-- Opening Marker --

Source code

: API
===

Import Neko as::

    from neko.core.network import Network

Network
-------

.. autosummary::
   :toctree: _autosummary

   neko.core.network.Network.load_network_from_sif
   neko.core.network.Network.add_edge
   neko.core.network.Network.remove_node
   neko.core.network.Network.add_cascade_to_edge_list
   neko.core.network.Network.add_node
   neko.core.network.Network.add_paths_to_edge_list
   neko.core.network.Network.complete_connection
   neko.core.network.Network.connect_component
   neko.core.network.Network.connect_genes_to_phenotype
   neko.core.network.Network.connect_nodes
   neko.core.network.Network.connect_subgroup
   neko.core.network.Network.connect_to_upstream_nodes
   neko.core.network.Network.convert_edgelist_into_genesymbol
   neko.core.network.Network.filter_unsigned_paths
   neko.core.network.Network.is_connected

-- Closing Marker --

Copy out all of the material, word for word.

Source code

: API
===

Import Neko as::

    from neko.core.network import Network

Network
-------

.. autosummary::
   :toctree: _autosummary

   neko.core.network.Network.load_network_from_sif
   neko.core.network.Network.add_edge
   neko.core.network.Network.remove_node
   neko.core.network.Network.add_cascade_to_edge_list
   neko.core.network.Network.add_node
   neko.core.network.Network.add_paths_to_edge_list
   neko.core.network.Network.complete_connection
   neko.core.network.Network.connect_component
   neko.core.network.Network.connect_genes_to_phenotype
   neko.core.network.Network.connect_nodes
   neko.core.network.Network.connect_subgroup
   neko.core.network.Network.connect_to_upstream_nodes
   neko.core.network.Network.convert_edgelist_into_genesymbol
   neko.core.network.Network.filter_unsigned_paths
   neko.core.network.Network.is_connected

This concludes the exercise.